From abundant street food to fancy restaurants, Phnom Penh has a wide variety of dining styles to offer. Street food is readily available outside street markets, while restaurants usually concentrate in the central town with very friendly services and charming decór. (I would generally rate restaurant services in Phnom Penh higher than in Ho Chi Minh City)
One particular restaurant that I was deeply impressed with and would highly recommend is called Romdeng. Not only does it serve tasty and authentic local food (including a rich menu for vegetarians), the restaurant also serves meaningful social mission. As part of the TREE Global Alliance, Romdeng provides training to and is staffed by former street children and marginalized youth. The space itself is another big plus: Set in a gorgeous colonial building, Romdeng hosts a pool, a family area, as well as beautiful paintings and handicrafts also made by disadvantaged youth. All in all, this restaurant is definitely worth a visit!
Enjoy local coffee shops
Ordinary as it may sound, chilling in a coffee shop is a great way to hide away from the burning heat on the street and immerse yourself in the local vibe. Besides, coffee shops are becoming a true culture mark of urban life in Phnom Penh.
The increased number of coffee brands speak for the booming coffee culture here. Local brand Brown Coffee & Bakery is considered a household name, or I dare say the “Starbucks of Phnom Penh”. Though the number of Brown Coffee shops is not the largest in Phnom Penh, the popularity of Brown Coffee among locals is undeniable. When I ask for coffee recommendations from my Cambodian friends, Brown Coffee is always the first name to be mentioned. I can’t figure out yet what is so special about Brown, but I second that their coffee tastes good!

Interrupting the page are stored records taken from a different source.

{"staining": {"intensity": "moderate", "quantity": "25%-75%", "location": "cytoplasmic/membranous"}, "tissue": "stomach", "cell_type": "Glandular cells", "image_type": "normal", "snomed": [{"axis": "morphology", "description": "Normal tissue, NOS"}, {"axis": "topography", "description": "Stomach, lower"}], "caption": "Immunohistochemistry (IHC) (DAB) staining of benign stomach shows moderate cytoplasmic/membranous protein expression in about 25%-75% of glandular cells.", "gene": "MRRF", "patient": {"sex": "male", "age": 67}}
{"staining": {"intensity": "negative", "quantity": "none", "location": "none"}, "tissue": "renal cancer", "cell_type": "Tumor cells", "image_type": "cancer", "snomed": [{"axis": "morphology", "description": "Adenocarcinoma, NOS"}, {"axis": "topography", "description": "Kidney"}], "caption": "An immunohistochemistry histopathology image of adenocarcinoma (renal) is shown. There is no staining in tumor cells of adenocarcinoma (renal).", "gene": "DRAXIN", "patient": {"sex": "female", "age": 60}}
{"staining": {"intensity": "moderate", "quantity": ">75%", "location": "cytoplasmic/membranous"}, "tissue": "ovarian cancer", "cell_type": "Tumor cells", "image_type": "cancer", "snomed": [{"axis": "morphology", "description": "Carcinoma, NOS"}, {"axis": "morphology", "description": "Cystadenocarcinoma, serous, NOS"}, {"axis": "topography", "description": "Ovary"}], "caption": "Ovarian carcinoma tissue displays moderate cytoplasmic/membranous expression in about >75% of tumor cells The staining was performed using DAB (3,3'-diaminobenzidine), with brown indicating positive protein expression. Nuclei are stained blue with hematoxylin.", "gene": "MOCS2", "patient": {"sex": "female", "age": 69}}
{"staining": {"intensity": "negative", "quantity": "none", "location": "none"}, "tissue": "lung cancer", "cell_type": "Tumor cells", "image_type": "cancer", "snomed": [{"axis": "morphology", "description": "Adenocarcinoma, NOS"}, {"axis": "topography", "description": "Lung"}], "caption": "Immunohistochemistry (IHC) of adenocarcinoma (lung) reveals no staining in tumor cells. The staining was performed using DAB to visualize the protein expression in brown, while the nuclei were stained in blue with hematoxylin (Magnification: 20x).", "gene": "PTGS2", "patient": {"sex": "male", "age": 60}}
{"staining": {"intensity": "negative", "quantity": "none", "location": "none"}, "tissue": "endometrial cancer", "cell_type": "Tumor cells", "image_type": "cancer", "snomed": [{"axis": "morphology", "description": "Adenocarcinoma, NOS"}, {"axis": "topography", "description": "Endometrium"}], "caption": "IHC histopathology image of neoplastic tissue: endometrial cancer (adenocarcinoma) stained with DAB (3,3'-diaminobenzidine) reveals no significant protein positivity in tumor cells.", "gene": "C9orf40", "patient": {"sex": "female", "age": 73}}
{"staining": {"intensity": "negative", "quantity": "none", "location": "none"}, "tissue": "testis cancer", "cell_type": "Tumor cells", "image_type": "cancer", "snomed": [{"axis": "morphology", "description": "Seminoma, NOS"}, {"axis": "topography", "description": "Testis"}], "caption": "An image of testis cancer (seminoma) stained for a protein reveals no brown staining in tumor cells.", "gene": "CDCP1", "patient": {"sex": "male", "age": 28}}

Another popular coffee chain you can easily spot on Phnom Penh streets is Café Amazon, owned by Thai oil and gas giant PTT Plc. It is easy to tell that their strategies to get a foothold in Phnom Penh’s coffee consumption market are different from that of Brown. Café Amazon gives me the impression of a fast-food way of serving coffee: It has a limited menu with drinks (tea, coffee & smoothies) only, no breads, desserts or sweeties. Drinks are served in one size only, and trust me these cups are huge! The price range is much cheaper than Brown, especially considering the cup size. What’s more, the space in Café Amazon shops is designed in a much more functional than artsy or classy style. The franchise model allows this brand to expand rapidly after 3 years and boasts run the largest number of outlets in Cambodia generally and Phnom Penh specifically.
Albeit with fewer shops, American brands Starbucks and The Coffee Bean & Tea Leaf still position themselves as strong competitors in the market, catering towards the higher-income customer segment.